Real vs. virtual particles
The difference between particles and quasiparticles is not the same as between real and virtual particles. (Quasi) particles can be observed! Surely, they cannot be observed directly, which means that they might not exist at all, and we could have formulated a theory without them; but, once we put them into the basis of our theory, we can study them and their properties. We can measure their mass, charge, momentum, etc. We cannot do this with a virtual particle - which is a bit of a circular definition, since we call it virtual precisely because it cannot be studied and therefore is not real.

Answer 2

I think that this is an interesting question about Physics. However, to avoid crossing the border between Physics and Philosophy, it is better to put aside terms like exists, or existence. So, let's stick to the question about the meaning of observable and non-observable quantities in Physics. Taking into account the importance of the distinction in quantum mechanics, where observable quantities correspond to self-adjoined operators, or gauge theories, where gauge-dependent quantities are not considered observable, should make clear the importance of a proper definition for Physics.

To the best of my knowledge, finding an explicit and detailed discussion about this central issue in the literature is hard. The only paper I know entirely dedicated to this topic is by Carlo Rovelli, "Partial observables." Physical Review D 65 (2002) 124013.

I'll try to summarize Rovelli's main definitions in the following briefly.

Rovelli starts by saying that

Roughly, observable quantities are the quantities involved in physical measurements. They give us information on the state of a physical system and may be predicted by the theory.

Then, he discusses some weaknesses of such a definition by presenting problematic cases from Quantum Mechanics QM), General Relativity, and Gauge Theories. I just cite the example from QM, where observable, aka measurable quantities, are represented by self-adjoined operators in a Hilbert space. Time is a well-known problematic object since an operator representing it should have a spectrum coinciding with the set of real numbers. Then, its conjugate quantity, the energy should also have an unbounded spectrum. But this is not the case since energy is bounded from below.

According to Rovelli, such difficulties point to the need for distinguishing between what he calls partial and complete observables. His definition of both is the following.

Partial observable: a physical quantity with which we can associate a (measuring) procedure leading to a number.

Complete observable: a quantity whose value can be predicted by the theory (in classical theory); or whose probability distribution can be predicted by the theory (in quantum theory).
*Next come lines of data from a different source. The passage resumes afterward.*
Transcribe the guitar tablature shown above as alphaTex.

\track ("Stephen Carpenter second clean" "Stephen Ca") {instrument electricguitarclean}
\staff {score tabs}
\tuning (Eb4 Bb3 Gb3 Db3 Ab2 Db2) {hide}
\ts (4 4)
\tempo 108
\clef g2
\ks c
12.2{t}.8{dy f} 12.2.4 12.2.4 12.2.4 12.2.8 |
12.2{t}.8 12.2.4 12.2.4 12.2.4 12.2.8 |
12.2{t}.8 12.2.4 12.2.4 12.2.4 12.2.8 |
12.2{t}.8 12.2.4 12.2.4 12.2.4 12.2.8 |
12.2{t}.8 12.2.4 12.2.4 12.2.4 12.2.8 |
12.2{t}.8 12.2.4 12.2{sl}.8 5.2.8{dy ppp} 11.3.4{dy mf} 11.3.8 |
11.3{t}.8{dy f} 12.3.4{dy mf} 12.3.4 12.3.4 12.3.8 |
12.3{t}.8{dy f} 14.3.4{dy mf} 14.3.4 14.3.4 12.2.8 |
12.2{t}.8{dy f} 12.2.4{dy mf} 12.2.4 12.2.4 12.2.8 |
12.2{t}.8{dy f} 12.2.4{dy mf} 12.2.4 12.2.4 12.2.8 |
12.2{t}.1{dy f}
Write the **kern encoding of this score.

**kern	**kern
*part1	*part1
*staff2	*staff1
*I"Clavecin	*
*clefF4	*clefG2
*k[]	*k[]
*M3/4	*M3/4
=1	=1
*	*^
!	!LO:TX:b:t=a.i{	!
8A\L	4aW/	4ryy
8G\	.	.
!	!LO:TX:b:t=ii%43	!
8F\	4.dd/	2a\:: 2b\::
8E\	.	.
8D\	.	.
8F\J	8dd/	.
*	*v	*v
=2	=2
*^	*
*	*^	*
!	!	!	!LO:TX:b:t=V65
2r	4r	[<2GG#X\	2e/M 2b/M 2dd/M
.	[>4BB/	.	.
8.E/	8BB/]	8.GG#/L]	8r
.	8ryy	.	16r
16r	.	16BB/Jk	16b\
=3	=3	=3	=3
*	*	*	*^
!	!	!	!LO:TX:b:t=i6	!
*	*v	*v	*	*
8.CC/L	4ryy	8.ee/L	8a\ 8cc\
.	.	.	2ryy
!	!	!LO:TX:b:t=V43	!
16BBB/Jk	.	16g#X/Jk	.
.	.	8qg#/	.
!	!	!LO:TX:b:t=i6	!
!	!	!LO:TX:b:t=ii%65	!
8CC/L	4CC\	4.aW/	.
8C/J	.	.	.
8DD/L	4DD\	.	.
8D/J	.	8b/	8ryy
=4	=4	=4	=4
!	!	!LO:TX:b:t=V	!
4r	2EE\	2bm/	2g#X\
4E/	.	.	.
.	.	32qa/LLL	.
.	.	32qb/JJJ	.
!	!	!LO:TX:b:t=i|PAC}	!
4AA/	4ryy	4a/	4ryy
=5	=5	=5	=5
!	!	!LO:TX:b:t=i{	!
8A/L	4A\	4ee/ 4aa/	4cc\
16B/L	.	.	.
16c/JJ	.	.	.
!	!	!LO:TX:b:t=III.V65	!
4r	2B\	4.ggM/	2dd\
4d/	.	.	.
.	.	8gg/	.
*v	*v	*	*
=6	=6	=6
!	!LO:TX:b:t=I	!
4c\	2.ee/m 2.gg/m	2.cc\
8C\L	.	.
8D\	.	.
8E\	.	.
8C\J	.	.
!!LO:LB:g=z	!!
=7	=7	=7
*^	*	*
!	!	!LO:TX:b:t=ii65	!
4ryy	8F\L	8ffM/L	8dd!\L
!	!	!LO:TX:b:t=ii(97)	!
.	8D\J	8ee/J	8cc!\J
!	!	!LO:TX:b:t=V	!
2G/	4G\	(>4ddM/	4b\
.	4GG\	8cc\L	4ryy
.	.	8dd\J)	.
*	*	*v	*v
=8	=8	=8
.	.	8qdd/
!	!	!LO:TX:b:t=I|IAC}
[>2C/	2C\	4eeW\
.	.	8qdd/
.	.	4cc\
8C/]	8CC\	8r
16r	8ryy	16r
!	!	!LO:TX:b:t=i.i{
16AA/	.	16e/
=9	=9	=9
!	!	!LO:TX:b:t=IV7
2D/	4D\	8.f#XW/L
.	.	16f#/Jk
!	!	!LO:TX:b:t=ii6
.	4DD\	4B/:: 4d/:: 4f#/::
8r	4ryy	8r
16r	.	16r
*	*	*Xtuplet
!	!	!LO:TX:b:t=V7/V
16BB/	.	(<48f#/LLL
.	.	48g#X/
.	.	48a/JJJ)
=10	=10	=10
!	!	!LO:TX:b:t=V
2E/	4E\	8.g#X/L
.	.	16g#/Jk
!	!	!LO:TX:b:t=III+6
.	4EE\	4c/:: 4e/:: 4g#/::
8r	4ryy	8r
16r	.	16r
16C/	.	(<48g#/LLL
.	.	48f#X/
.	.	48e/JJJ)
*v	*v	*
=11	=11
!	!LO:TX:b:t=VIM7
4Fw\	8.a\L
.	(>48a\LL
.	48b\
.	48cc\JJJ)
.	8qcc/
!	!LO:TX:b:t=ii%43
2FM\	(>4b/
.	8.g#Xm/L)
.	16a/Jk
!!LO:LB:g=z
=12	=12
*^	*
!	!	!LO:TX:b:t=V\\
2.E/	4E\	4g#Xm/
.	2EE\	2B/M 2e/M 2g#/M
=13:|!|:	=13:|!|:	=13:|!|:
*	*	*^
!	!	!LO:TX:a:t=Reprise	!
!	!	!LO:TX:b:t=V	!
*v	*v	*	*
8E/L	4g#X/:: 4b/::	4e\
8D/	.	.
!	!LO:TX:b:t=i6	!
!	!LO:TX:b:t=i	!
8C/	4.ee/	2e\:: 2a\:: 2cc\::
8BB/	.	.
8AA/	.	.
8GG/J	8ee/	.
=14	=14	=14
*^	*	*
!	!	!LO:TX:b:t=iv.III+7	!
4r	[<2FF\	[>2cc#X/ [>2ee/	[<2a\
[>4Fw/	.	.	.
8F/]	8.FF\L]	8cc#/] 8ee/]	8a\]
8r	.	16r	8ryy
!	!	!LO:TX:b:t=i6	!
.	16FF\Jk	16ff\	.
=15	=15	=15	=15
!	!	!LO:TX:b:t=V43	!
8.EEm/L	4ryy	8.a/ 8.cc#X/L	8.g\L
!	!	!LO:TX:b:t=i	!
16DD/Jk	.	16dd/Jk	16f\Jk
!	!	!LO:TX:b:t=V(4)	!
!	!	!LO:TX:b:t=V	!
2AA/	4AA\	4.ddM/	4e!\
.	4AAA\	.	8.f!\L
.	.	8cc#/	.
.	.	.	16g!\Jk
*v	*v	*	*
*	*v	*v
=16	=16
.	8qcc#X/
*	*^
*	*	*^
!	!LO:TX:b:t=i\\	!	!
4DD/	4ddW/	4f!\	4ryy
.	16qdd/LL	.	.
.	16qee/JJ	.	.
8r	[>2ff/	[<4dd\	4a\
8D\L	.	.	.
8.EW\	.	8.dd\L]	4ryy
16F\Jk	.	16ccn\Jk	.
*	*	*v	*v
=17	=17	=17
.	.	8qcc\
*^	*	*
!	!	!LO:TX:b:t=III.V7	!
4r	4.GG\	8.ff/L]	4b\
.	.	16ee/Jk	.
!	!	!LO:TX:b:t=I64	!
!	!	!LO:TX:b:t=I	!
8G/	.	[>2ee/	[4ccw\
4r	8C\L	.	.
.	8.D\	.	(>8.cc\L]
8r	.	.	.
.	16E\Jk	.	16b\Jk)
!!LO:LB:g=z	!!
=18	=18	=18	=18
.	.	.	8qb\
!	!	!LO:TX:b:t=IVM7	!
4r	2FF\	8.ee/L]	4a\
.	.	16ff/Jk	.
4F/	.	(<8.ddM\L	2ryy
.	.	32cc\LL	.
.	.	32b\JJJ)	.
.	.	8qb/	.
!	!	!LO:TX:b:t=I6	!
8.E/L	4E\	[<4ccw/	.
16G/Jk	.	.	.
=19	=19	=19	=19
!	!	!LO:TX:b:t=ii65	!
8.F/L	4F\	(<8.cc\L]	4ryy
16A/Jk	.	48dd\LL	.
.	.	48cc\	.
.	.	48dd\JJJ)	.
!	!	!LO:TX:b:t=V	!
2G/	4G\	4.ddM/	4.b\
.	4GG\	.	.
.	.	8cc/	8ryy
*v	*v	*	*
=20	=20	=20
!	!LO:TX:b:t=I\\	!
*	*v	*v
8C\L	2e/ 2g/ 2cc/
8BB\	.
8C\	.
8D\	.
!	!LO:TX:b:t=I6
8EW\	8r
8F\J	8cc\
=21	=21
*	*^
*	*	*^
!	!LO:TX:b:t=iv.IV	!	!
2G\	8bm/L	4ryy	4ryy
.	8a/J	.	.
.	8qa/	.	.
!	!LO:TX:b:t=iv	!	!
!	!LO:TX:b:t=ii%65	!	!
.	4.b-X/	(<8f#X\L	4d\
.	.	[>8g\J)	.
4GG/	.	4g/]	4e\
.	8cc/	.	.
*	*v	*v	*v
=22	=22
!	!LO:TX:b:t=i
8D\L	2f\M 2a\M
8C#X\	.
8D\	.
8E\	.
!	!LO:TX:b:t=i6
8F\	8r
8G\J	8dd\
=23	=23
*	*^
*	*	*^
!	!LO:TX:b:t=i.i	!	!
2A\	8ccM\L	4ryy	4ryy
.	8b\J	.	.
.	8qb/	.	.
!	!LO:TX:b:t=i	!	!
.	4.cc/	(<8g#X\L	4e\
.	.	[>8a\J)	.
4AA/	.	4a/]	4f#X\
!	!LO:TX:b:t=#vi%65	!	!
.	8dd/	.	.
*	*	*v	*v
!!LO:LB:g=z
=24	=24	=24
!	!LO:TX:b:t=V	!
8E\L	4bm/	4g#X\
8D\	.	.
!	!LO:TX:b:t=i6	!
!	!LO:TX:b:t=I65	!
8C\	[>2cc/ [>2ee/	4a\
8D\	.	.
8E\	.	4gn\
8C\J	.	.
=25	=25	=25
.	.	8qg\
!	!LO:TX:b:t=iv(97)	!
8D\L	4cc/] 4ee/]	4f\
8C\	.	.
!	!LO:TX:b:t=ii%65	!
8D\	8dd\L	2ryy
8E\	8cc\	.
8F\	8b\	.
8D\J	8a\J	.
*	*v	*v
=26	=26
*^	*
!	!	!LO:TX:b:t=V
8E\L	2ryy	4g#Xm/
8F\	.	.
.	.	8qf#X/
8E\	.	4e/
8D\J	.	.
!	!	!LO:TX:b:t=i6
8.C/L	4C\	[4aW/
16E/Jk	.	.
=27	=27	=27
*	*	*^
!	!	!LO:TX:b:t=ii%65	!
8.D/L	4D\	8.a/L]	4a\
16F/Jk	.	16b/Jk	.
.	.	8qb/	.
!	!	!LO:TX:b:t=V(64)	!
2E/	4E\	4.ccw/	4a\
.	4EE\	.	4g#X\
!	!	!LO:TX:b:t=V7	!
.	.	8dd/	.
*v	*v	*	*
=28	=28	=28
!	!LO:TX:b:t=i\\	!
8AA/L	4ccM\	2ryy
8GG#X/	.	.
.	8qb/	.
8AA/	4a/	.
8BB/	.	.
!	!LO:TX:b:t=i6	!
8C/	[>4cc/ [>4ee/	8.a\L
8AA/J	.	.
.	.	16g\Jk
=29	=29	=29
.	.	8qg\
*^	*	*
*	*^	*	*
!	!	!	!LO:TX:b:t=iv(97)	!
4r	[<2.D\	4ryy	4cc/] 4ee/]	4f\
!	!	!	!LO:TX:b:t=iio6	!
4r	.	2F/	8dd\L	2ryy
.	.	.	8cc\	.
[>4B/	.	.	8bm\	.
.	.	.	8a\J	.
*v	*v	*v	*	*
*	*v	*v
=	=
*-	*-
He is splitting the initial rough definition into a part related to the measurement and another associated with the theoretical prediction. Even if not stated explicitly by Rovelli, but his examples clarify such a point, his complete observables are made of partial observables. Rovelli must introduce such a distinction to account for situations like those in quantum gravity, where the correlation between two non-observable quantities is observable.

I think this summary could be enough. Interested people could read the full Rovelli's paper. In my opinion, the critical point made by Rovelli is to stress the importance of associating observable quantities with a measurement procedure and a theoretical framework. This combination is important to discuss some of the examples in the original question. Measurable or non-measurable refers to physical properties, not to entities. This observation gets rid of any metaphysical danger about the meaning of existence.

For example, the case of real vs virtual particles from the point of view of Physics is not about their existence but about the possibility of defining physical properties that can predicted and measured.